— start of Record extracts —

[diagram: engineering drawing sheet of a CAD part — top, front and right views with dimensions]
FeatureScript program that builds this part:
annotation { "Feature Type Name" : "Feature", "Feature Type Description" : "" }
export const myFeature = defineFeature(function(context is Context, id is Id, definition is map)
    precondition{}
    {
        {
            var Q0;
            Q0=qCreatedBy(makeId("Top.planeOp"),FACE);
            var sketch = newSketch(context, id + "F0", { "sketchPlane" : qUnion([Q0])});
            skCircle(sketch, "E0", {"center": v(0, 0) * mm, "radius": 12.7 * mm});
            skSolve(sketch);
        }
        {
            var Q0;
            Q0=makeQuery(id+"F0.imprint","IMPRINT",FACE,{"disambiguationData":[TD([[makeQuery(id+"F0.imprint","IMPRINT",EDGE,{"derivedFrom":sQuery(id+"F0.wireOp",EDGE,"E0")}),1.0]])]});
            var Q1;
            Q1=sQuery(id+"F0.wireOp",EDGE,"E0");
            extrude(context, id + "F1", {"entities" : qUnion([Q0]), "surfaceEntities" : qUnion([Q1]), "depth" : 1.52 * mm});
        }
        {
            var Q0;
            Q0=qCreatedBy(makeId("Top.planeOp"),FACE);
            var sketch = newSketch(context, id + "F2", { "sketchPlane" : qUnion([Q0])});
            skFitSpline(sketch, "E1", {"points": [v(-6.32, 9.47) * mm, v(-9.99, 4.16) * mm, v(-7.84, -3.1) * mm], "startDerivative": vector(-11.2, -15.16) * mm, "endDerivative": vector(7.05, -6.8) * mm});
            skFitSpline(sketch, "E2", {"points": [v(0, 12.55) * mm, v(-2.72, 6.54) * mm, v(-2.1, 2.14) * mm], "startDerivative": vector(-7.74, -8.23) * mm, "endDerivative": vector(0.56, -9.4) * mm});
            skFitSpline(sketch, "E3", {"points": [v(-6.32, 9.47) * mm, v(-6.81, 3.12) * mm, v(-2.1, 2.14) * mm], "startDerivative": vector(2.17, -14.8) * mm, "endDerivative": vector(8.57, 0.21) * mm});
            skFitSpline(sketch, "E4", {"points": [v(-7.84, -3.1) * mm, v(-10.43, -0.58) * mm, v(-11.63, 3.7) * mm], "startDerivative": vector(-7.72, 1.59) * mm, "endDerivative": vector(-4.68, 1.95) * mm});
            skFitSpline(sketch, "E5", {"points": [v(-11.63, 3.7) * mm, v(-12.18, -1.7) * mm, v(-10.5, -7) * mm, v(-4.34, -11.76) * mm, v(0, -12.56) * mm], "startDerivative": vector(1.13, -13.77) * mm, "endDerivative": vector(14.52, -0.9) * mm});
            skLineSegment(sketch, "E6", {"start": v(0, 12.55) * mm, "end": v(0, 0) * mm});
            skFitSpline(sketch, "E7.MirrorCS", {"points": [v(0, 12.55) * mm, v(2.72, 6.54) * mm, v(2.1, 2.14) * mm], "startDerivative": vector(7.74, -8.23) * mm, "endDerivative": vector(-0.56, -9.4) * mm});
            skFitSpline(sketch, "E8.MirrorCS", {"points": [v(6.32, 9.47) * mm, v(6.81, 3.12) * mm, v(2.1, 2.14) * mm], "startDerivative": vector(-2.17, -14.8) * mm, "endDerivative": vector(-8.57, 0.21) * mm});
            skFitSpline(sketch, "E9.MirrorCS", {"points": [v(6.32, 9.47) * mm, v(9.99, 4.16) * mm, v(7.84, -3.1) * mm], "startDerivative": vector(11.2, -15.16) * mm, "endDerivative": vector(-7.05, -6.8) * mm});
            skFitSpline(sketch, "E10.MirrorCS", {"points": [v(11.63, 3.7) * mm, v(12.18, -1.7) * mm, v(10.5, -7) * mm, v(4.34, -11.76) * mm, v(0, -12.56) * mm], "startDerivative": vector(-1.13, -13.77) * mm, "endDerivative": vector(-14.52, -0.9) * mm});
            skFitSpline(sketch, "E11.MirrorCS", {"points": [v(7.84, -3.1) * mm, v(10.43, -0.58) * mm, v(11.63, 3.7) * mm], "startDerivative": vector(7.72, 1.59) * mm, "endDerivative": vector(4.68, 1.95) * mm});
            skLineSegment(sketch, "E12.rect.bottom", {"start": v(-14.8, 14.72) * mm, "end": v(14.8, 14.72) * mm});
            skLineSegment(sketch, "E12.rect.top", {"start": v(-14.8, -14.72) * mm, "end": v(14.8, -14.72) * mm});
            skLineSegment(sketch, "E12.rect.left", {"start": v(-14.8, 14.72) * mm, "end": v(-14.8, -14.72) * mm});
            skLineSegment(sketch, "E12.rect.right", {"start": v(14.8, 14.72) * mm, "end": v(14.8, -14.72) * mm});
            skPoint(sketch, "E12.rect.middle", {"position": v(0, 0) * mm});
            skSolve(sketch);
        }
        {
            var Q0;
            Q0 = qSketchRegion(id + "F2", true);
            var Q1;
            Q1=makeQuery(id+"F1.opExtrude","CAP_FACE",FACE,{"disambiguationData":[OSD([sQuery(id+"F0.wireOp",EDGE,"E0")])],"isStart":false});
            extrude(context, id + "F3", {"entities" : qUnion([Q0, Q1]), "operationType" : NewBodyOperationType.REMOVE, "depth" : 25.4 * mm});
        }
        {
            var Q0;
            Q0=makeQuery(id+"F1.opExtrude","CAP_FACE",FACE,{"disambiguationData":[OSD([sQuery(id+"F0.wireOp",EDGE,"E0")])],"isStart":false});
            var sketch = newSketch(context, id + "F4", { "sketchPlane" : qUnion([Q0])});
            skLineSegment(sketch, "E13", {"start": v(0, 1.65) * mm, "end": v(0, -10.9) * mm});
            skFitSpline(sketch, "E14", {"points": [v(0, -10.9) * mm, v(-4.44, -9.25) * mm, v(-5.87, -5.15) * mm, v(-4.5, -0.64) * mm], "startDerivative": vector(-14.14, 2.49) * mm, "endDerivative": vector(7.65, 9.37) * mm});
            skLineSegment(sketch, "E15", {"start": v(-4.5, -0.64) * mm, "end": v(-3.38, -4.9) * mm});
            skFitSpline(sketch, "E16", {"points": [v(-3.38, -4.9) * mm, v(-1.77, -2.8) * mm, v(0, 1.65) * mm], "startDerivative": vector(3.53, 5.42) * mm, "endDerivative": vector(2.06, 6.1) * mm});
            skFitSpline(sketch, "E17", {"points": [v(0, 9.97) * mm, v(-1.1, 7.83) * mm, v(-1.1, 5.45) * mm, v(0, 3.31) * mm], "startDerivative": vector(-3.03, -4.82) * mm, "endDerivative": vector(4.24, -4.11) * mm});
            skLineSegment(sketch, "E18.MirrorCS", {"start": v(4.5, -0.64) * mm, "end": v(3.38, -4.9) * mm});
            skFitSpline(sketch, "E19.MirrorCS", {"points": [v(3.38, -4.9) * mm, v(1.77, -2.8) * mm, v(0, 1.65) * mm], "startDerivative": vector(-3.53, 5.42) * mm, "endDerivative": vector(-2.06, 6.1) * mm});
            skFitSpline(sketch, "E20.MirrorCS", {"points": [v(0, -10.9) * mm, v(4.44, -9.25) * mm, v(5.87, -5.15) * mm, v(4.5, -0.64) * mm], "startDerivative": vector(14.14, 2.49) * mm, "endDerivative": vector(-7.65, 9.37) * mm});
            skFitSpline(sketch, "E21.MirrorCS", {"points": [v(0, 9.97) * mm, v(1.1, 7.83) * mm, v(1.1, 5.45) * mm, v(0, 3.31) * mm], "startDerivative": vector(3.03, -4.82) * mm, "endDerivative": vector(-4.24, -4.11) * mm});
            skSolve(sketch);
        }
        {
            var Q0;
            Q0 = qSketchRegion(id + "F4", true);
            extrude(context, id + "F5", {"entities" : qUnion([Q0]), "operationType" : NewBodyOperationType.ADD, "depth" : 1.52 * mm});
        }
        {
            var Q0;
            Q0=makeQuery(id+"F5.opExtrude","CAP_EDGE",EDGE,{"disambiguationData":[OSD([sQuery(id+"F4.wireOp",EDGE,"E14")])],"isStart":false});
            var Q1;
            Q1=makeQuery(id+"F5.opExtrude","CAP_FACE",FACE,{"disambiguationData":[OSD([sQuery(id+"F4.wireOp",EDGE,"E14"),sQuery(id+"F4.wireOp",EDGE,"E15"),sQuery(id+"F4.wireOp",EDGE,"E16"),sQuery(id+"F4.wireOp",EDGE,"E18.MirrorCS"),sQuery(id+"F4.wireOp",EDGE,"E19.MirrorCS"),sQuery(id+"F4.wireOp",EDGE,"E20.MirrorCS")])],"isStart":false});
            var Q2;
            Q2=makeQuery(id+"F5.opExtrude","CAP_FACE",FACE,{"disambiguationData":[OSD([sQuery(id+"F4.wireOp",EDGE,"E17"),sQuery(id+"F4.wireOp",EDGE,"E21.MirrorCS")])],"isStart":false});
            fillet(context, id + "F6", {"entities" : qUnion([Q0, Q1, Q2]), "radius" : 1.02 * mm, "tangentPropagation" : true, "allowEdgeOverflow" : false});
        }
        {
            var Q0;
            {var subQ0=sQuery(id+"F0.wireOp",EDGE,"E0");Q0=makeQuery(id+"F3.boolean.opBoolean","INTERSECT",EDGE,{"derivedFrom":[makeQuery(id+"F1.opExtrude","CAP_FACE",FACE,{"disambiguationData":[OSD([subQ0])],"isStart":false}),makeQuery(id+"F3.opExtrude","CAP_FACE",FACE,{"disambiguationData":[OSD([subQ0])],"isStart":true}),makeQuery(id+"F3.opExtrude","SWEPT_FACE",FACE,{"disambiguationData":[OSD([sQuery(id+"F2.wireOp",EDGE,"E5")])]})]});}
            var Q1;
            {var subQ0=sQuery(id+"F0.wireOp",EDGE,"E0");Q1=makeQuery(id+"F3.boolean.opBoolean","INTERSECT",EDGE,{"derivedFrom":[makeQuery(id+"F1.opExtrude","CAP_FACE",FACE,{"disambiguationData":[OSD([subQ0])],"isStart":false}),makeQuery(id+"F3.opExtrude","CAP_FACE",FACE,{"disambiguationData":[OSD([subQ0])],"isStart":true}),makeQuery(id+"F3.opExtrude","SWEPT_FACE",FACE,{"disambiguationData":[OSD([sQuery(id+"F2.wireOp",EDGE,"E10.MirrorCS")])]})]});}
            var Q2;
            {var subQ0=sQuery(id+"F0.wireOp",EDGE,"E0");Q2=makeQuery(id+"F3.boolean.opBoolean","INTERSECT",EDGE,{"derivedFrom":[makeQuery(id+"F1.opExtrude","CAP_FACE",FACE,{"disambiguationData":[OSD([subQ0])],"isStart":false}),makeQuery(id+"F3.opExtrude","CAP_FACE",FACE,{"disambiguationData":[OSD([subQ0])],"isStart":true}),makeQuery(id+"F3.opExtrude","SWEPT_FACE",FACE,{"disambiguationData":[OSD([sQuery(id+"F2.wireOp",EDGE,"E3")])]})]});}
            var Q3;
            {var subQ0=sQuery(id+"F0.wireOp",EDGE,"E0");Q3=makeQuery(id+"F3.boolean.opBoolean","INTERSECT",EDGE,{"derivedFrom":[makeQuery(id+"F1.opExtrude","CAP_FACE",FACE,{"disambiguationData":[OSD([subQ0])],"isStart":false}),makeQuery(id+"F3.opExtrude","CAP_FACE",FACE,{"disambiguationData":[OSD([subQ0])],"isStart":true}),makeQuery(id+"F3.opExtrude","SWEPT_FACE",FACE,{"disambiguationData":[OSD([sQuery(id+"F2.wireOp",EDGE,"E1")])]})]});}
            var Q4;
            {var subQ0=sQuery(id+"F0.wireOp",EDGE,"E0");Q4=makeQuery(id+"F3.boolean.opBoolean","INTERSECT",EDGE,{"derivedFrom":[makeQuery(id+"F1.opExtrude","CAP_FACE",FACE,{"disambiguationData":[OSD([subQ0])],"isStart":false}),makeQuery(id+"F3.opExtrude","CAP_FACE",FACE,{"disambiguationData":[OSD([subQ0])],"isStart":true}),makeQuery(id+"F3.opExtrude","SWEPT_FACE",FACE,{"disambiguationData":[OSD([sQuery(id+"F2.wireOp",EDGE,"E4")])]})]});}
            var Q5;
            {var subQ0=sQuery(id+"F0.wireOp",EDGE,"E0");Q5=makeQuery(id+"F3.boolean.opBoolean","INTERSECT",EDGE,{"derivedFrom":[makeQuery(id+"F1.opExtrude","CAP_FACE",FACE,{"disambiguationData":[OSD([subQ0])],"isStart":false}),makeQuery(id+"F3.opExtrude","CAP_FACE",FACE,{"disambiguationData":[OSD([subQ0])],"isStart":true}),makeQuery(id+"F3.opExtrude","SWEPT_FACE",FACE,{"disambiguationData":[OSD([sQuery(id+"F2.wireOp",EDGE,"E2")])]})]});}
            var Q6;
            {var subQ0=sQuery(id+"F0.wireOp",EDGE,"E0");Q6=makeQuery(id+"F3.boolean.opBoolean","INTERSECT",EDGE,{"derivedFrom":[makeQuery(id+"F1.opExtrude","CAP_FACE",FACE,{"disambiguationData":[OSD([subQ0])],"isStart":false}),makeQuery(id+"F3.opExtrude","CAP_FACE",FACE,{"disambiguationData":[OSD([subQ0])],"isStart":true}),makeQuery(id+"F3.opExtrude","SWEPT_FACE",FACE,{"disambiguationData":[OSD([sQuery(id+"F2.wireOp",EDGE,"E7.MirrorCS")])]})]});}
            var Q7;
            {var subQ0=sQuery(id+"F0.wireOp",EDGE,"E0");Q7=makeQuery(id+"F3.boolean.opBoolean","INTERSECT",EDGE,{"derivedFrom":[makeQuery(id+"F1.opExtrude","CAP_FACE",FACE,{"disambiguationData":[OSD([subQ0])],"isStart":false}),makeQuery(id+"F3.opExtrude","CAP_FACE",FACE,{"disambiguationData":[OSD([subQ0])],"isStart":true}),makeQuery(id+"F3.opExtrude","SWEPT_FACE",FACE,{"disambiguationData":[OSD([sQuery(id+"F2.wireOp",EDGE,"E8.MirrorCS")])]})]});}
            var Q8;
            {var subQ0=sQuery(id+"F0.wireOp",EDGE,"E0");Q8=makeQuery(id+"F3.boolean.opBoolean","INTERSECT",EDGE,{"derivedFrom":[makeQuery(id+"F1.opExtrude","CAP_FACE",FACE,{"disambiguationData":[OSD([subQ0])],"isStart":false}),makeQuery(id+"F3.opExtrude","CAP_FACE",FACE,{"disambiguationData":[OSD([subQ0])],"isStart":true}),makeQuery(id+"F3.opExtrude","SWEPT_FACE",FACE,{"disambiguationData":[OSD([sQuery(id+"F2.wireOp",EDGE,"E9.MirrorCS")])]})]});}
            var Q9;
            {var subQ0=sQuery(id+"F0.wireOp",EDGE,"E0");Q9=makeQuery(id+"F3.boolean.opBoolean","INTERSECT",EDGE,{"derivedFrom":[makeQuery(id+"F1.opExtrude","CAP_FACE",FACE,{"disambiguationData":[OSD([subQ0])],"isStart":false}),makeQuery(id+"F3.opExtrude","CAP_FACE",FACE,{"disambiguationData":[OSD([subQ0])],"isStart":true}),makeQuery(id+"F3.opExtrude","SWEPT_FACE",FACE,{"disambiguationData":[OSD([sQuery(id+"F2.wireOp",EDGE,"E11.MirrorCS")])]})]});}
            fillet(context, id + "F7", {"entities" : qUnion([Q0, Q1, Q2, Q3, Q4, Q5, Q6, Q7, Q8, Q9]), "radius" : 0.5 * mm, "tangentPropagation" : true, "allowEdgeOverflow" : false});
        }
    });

— end of Record extracts —

## Task instructions
Update the data from its first line through the line containing "[v(-7.84, -3.1) *" by changing every "skFitSpline" to "skInterpolatedSpline". Leave everything else as it is.

## Correct answer
[diagram: engineering drawing sheet of a CAD part — top, front and right views with dimensions]
FeatureScript program that builds this part:
annotation { "Feature Type Name" : "Feature", "Feature Type Description" : "" }
export const myFeature = defineFeature(function(context is Context, id is Id, definition is map)
    precondition{}
    {
        {
            var Q0;
            Q0=qCreatedBy(makeId("Top.planeOp"),FACE);
            var sketch = newSketch(context, id + "F0", { "sketchPlane" : qUnion([Q0])});
            skCircle(sketch, "E0", {"center": v(0, 0) * mm, "radius": 12.7 * mm});
            skSolve(sketch);
        }
        {
            var Q0;
            Q0=makeQuery(id+"F0.imprint","IMPRINT",FACE,{"disambiguationData":[TD([[makeQuery(id+"F0.imprint","IMPRINT",EDGE,{"derivedFrom":sQuery(id+"F0.wireOp",EDGE,"E0")}),1.0]])]});
            var Q1;
            Q1=sQuery(id+"F0.wireOp",EDGE,"E0");
            extrude(context, id + "F1", {"entities" : qUnion([Q0]), "surfaceEntities" : qUnion([Q1]), "depth" : 1.52 * mm});
        }
        {
            var Q0;
            Q0=qCreatedBy(makeId("Top.planeOp"),FACE);
            var sketch = newSketch(context, id + "F2", { "sketchPlane" : qUnion([Q0])});
            skInterpolatedSpline(sketch, "E1", {"points": [v(-6.32, 9.47) * mm, v(-9.99, 4.16) * mm, v(-7.84, -3.1) * mm], "startDerivative": vector(-11.2, -15.16) * mm, "endDerivative": vector(7.05, -6.8) * mm});
            skInterpolatedSpline(sketch, "E2", {"points": [v(0, 12.55) * mm, v(-2.72, 6.54) * mm, v(-2.1, 2.14) * mm], "startDerivative": vector(-7.74, -8.23) * mm, "endDerivative": vector(0.56, -9.4) * mm});
            skInterpolatedSpline(sketch, "E3", {"points": [v(-6.32, 9.47) * mm, v(-6.81, 3.12) * mm, v(-2.1, 2.14) * mm], "startDerivative": vector(2.17, -14.8) * mm, "endDerivative": vector(8.57, 0.21) * mm});
            skInterpolatedSpline(sketch, "E4", {"points": [v(-7.84, -3.1) * mm, v(-10.43, -0.58) * mm, v(-11.63, 3.7) * mm], "startDerivative": vector(-7.72, 1.59) * mm, "endDerivative": vector(-4.68, 1.95) * mm});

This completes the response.